Extracted page text data:
☆ ☆ ☆ ☆

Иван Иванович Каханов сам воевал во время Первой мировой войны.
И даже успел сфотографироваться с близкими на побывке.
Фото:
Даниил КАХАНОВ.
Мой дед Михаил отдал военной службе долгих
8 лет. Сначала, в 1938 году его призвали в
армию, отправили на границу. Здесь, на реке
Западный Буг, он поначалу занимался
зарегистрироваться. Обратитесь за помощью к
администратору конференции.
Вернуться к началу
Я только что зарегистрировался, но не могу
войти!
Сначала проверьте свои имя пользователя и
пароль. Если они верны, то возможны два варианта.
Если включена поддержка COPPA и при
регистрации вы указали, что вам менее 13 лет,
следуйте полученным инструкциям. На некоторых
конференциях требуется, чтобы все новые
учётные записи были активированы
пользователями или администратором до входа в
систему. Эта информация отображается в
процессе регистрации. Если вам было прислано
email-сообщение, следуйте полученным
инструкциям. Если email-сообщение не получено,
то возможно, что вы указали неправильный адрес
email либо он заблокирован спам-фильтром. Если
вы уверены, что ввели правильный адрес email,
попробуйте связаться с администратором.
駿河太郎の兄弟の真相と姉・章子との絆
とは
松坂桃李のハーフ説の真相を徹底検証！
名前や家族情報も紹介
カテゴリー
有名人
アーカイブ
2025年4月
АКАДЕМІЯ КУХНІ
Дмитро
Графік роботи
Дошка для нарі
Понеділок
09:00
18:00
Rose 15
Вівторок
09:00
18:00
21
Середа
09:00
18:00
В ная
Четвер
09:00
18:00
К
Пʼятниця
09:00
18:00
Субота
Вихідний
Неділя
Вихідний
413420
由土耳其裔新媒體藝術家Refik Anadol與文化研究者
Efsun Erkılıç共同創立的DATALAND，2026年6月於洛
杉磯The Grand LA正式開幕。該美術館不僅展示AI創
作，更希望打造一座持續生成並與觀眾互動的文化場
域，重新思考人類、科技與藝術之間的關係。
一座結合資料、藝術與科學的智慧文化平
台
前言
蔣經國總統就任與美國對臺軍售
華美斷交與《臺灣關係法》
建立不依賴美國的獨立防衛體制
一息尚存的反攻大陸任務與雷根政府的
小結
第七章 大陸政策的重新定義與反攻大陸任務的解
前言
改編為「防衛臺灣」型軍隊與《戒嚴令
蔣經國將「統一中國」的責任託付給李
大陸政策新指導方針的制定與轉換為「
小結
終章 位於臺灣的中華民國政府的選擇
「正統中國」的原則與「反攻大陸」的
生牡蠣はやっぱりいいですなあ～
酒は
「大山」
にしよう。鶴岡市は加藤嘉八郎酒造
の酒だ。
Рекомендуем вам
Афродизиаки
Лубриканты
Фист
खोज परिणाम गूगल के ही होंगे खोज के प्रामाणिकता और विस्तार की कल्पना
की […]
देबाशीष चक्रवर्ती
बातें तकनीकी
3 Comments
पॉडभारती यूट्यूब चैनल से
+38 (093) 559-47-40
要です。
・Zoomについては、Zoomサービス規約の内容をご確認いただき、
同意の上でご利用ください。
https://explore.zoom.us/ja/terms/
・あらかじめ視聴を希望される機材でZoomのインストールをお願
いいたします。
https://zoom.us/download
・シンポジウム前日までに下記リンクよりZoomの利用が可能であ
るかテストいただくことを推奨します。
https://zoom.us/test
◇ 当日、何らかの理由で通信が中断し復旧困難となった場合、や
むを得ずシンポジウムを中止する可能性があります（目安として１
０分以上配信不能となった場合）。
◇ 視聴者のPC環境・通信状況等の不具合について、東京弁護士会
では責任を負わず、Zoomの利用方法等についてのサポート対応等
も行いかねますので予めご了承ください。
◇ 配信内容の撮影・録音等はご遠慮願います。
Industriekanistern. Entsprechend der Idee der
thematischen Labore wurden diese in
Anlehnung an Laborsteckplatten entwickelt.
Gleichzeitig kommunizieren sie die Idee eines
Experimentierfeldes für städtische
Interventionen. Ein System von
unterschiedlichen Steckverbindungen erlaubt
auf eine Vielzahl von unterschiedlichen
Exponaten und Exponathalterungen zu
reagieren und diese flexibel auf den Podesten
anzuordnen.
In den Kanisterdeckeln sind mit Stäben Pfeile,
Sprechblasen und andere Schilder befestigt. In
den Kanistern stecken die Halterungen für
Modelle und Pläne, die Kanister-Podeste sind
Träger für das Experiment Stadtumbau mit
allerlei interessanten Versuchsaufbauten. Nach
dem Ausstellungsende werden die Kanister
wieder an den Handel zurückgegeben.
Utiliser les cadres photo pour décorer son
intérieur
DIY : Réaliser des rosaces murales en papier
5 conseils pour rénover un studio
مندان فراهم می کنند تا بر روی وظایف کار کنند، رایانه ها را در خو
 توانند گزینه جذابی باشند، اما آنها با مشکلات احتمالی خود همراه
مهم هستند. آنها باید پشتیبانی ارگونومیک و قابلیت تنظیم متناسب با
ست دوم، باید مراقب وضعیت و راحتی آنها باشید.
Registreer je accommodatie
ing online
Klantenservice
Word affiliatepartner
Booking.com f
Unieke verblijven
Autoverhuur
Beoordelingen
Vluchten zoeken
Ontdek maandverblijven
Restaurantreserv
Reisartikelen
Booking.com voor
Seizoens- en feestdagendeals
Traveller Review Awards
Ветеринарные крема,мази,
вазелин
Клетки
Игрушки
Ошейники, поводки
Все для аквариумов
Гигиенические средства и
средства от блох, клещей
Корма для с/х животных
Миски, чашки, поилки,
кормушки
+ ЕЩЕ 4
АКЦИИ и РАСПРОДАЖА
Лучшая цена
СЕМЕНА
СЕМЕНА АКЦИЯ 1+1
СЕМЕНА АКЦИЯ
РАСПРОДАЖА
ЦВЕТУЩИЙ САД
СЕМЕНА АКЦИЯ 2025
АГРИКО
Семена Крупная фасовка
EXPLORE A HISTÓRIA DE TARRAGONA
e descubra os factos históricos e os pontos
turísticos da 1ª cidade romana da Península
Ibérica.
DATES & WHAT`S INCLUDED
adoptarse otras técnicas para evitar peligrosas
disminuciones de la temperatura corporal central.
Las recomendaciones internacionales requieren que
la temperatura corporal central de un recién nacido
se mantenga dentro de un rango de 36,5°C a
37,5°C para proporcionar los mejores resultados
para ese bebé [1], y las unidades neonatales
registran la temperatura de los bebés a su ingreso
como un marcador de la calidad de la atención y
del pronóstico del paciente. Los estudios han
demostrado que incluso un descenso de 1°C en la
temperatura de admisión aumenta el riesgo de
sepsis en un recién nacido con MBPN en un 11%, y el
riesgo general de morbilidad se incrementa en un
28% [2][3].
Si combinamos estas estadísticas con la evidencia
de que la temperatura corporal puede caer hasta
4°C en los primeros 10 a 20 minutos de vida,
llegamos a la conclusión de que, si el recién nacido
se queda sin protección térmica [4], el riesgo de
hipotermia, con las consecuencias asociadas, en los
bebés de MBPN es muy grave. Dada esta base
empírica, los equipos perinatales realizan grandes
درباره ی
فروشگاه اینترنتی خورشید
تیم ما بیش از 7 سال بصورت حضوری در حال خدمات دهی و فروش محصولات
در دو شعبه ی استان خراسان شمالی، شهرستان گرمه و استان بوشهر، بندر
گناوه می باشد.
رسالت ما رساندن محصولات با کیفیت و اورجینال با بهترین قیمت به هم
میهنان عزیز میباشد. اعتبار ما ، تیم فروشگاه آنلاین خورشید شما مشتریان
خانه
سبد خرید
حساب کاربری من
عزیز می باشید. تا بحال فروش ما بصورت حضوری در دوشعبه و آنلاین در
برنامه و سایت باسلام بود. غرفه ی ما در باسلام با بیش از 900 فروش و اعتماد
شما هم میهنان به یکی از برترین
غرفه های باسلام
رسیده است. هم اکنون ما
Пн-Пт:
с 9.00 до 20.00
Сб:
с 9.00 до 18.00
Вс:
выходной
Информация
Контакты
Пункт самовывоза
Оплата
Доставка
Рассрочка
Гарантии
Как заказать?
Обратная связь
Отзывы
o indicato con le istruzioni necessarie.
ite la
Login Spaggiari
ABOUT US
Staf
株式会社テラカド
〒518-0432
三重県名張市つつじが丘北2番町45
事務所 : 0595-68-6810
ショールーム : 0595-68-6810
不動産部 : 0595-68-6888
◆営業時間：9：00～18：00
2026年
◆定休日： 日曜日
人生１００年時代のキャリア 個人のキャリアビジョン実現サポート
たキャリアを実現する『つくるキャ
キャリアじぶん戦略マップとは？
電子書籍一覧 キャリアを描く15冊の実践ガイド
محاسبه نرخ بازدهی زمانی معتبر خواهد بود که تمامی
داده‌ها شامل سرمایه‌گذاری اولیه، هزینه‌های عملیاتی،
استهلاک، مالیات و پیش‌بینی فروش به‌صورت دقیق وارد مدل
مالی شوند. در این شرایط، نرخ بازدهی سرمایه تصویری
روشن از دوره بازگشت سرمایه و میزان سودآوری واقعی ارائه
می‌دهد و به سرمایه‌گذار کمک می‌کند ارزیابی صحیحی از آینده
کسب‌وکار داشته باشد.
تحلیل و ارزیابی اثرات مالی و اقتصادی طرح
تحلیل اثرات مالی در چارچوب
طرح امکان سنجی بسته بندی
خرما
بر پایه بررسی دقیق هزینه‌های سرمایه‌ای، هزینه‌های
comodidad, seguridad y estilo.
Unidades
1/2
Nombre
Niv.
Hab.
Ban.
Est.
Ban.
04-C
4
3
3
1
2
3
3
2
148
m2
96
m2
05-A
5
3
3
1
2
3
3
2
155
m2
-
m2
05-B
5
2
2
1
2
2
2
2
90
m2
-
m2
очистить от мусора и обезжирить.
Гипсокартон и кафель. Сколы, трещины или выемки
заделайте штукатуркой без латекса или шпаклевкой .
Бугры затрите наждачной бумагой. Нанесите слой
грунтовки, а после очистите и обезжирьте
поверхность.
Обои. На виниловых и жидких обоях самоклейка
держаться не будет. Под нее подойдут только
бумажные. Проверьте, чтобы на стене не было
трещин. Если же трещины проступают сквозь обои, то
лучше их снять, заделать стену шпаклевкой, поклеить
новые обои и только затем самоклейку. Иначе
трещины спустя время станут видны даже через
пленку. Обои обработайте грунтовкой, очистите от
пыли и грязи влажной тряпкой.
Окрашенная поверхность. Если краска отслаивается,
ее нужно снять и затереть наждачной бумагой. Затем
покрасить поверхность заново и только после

☆ ☆ ☆ ☆

* _WORK REQUEST_:
The answer should consist solely of the lines from the first line above through the one with "同意の上でご利用ください。", both included, repeated exactly.

* _ANSWER TO THIS EXERCISE_:
Иван Иванович Каханов сам воевал во время Первой мировой войны.
И даже успел сфотографироваться с близкими на побывке.
Фото:
Даниил КАХАНОВ.
Мой дед Михаил отдал военной службе долгих
8 лет. Сначала, в 1938 году его призвали в
армию, отправили на границу. Здесь, на реке
Западный Буг, он поначалу занимался
зарегистрироваться. Обратитесь за помощью к
администратору конференции.
Вернуться к началу
Я только что зарегистрировался, но не могу
войти!
Сначала проверьте свои имя пользователя и
пароль. Если они верны, то возможны два варианта.
Если включена поддержка COPPA и при
регистрации вы указали, что вам менее 13 лет,
следуйте полученным инструкциям. На некоторых
конференциях требуется, чтобы все новые
учётные записи были активированы
пользователями или администратором до входа в
систему. Эта информация отображается в
процессе регистрации. Если вам было прислано
email-сообщение, следуйте полученным
инструкциям. Если email-сообщение не получено,
то возможно, что вы указали неправильный адрес
email либо он заблокирован спам-фильтром. Если
вы уверены, что ввели правильный адрес email,
попробуйте связаться с администратором.
駿河太郎の兄弟の真相と姉・章子との絆
とは
松坂桃李のハーフ説の真相を徹底検証！
名前や家族情報も紹介
カテゴリー
有名人
アーカイブ
2025年4月
АКАДЕМІЯ КУХНІ
Дмитро
Графік роботи
Дошка для нарі
Понеділок
09:00
18:00
Rose 15
Вівторок
09:00
18:00
21
Середа
09:00
18:00
В ная
Четвер
09:00
18:00
К
Пʼятниця
09:00
18:00
Субота
Вихідний
Неділя
Вихідний
413420
由土耳其裔新媒體藝術家Refik Anadol與文化研究者
Efsun Erkılıç共同創立的DATALAND，2026年6月於洛
杉磯The Grand LA正式開幕。該美術館不僅展示AI創
作，更希望打造一座持續生成並與觀眾互動的文化場
域，重新思考人類、科技與藝術之間的關係。
一座結合資料、藝術與科學的智慧文化平
台
前言
蔣經國總統就任與美國對臺軍售
華美斷交與《臺灣關係法》
建立不依賴美國的獨立防衛體制
一息尚存的反攻大陸任務與雷根政府的
小結
第七章 大陸政策的重新定義與反攻大陸任務的解
前言
改編為「防衛臺灣」型軍隊與《戒嚴令
蔣經國將「統一中國」的責任託付給李
大陸政策新指導方針的制定與轉換為「
小結
終章 位於臺灣的中華民國政府的選擇
「正統中國」的原則與「反攻大陸」的
生牡蠣はやっぱりいいですなあ～
酒は
「大山」
にしよう。鶴岡市は加藤嘉八郎酒造
の酒だ。
Рекомендуем вам
Афродизиаки
Лубриканты
Фист
खोज परिणाम गूगल के ही होंगे खोज के प्रामाणिकता और विस्तार की कल्पना
की […]
देबाशीष चक्रवर्ती
बातें तकनीकी
3 Comments
पॉडभारती यूट्यूब चैनल से
+38 (093) 559-47-40
要です。
・Zoomについては、Zoomサービス規約の内容をご確認いただき、
同意の上でご利用ください。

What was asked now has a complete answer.